Dans le même temps, la crise de l'immobilier vient se greffer sur la crise du Logement : l'annonce en plein mois d'août de la forte chute des ventes de logements neufs au deuxième trimestre a fait l'effet d'un coup de tonnerre. Le recul atteint 34 % par rapport à la même période de l'an dernier. Les stocks d'invendus affichent un nouveau record à 110 500, et le délai d'écoulement des biens a pratiquement doublé pour atteindre 14 à 15 mois (le Figaro 5 septembre 2008). Cette forte baisse des ventes se produit alors même que la demande reste forte. Autre signe de l'appauvrissement, cette fois, des couches dites " moyennes ".

Autre aspect de la crise sociale, la durée du travail : " Les résultats de l'enquête Emploi 2007 publiés par l'INSEE révèlent que la durée moyenne hebdomadaire du travail est, en France, de 41 heures : 38h pour les ouvriers et employés, 39h pour les techniciens, 44h pour les cadres. " (Sources : la CGT). Ci-gît la loi Aubry sur l'aménagement et la réduction du temps de travail, flexible et annualisable à volonté, que l'on avait voulu nous faire passer pour une loi sur les 35 heures. Il y a longtemps que les salariés ont compris la supercherie...

Augmenter les salaires mensuels de 300 euros pour tous

Dans ces conditions, les sondages indiquent que près de 2 Français sur 3 sont mécontents de " l'action du chef de l'Etat ". Cela finit même par se ressentir sur les effectifs de l'UMP qui sont aujourd'hui de 210.000 militants contre 370.000 fin 2007.

Tout le monde s'accorde à dire que la question du pouvoir d'achat, c'est-à-dire, des salaires est devenue la préoccupation n°1 des habitants de ce pays. Aussi, dans un communiqué de la CGT publié le 21 août intitulé " augmenter les salaires ", nous lisons : la Cgt propose la revalorisation du Smic à 1.500 euros brut tout de suite et la répercussion de cette augmentation sur l'ensemble des salaires pour qu'ils soient tous tirés vers le haut. Rappelons que pour notre part, nous revendiquons 1500 euros nets (comme beaucoup de syndicats de la CGT au demeurant)

Cette répercussion sur tous les salaires, cela signifie en clair : augmenter les salaires mensuels de 300 euros (nets) pour tous et tout de suite et cela implique le retour à l'échelle mobile des salaires (c'est-à-dire : l'indexation des salaires sur les prix qui existait -imparfaitement, certes- avant 1982, avant que le gouvernement Mitterrand-Mauroy, flanqué de ministres PCF, décide d'y mettre fin).
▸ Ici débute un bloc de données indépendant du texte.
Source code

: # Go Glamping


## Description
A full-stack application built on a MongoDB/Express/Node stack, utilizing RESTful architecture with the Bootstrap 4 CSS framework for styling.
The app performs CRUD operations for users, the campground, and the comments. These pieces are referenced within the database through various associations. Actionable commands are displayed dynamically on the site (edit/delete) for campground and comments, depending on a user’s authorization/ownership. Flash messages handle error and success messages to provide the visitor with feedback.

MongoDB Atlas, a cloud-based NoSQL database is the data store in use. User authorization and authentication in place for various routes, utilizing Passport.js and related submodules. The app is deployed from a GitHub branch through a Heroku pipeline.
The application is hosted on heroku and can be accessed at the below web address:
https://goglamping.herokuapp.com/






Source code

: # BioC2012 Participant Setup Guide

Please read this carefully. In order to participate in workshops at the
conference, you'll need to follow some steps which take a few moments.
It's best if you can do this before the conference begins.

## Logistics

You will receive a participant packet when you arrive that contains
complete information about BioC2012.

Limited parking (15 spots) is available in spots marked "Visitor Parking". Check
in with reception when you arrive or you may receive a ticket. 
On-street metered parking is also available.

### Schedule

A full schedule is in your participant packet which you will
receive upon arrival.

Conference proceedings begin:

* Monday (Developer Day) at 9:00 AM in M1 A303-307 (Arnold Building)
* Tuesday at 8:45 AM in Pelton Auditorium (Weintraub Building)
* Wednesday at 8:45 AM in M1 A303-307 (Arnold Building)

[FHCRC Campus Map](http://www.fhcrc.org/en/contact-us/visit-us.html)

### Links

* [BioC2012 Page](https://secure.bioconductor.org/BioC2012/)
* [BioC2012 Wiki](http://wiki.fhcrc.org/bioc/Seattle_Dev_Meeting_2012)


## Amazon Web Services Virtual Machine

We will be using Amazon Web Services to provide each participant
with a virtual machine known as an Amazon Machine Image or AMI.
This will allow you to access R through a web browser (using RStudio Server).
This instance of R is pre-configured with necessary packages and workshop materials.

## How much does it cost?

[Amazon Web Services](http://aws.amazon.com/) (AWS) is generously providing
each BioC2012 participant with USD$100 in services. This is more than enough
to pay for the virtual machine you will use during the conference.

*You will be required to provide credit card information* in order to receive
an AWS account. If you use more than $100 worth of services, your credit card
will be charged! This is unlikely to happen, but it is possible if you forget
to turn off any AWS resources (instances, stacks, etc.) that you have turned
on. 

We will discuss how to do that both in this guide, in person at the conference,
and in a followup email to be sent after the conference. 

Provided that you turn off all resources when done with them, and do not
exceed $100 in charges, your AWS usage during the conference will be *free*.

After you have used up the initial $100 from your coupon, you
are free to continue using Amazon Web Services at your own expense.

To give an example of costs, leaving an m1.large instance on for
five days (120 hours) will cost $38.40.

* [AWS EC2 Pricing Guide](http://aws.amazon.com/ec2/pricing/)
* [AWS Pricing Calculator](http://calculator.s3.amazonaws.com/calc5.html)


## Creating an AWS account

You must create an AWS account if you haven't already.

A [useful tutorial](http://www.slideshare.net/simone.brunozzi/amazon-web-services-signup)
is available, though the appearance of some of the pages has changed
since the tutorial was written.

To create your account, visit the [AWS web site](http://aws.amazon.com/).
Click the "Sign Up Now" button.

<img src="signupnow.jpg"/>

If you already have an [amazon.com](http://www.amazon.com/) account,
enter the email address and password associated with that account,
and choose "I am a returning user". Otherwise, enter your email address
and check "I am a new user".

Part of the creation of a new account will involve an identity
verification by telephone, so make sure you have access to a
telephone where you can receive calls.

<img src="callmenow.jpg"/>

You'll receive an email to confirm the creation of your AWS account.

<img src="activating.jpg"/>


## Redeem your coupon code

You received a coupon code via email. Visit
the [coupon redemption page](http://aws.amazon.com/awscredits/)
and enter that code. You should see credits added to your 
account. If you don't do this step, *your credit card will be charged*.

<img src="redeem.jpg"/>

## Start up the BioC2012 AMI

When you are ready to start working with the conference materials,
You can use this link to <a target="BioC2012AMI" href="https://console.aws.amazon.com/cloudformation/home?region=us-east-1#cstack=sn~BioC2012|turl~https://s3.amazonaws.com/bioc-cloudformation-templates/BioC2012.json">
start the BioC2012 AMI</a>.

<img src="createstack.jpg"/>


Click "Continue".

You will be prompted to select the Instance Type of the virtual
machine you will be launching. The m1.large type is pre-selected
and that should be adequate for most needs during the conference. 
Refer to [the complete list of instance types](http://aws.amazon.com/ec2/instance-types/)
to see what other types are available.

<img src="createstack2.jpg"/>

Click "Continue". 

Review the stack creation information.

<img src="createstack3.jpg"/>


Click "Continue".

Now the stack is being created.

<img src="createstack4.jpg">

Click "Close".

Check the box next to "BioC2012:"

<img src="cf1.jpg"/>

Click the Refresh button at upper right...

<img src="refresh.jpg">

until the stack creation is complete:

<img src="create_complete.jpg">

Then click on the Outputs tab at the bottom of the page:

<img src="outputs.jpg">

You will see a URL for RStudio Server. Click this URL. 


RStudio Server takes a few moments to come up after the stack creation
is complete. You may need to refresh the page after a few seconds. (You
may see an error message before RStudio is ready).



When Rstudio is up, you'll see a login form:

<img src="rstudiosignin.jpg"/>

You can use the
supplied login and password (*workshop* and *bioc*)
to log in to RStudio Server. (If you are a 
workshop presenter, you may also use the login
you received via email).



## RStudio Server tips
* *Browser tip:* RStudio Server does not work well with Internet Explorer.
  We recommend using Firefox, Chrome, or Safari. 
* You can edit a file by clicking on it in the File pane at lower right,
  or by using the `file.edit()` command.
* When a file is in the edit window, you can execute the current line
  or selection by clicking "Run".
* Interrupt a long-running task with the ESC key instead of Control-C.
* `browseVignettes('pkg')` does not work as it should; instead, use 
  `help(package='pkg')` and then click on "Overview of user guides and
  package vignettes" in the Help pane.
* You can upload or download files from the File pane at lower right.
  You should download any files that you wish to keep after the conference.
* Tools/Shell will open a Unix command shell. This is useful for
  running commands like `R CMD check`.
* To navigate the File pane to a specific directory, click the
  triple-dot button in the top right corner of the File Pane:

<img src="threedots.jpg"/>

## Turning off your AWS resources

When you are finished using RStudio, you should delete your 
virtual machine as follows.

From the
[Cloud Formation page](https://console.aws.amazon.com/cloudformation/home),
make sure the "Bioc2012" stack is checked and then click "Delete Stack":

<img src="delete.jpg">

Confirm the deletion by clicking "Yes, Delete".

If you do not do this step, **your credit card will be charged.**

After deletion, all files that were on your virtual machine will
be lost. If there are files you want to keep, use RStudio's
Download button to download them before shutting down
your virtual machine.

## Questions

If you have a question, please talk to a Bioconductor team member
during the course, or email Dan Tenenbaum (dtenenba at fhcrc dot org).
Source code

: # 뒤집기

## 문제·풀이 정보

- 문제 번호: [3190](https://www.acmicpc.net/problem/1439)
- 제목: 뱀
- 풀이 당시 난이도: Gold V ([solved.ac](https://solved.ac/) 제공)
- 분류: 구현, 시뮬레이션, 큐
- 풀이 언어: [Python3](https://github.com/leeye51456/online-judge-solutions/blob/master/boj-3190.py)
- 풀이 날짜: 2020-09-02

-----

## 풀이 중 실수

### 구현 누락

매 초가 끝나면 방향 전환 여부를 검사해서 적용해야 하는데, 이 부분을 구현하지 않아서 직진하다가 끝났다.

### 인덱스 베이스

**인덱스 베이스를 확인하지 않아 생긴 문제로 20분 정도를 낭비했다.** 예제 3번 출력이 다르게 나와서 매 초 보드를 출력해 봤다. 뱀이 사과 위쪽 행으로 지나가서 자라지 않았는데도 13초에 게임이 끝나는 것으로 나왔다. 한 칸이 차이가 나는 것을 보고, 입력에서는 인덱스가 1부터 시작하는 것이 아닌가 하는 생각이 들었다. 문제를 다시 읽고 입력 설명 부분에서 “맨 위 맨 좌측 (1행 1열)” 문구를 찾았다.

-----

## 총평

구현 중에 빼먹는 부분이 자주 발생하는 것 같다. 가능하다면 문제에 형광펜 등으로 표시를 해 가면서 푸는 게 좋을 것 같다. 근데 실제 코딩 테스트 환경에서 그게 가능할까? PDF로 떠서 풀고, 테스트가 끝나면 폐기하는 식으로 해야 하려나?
Mais si la direction de la CGT veut vraiment que cette revendication aboutisse, pourquoi la noyer dans une rituelle journée d'action sans action et sans lendemain, le 7 octobre, autour de la vague formule fourre-tout du " travail décent " ? Le travail décent, c'est pourtant facile à formuler : respect des statuts, un vrai salaire qui permette de se loger, de se nourrir et se soigner, non au retour aux contrats individuels du 19e siècle...C'est pourquoi les salariés aspirent à tout autre chose qu'à la répétition de ces mêmes " temps faibles " : grèves de 24 heures sans lendemain, actions " multiformes ", morcellement des grèves,. Ces " formes d'action ", on l'a vu, font rire et sourire Sarkozy. Ce qu'ils veulent, c'est chasser Sarkozy, au plus vite. Pour imposer les solutions ouvrières à la crise.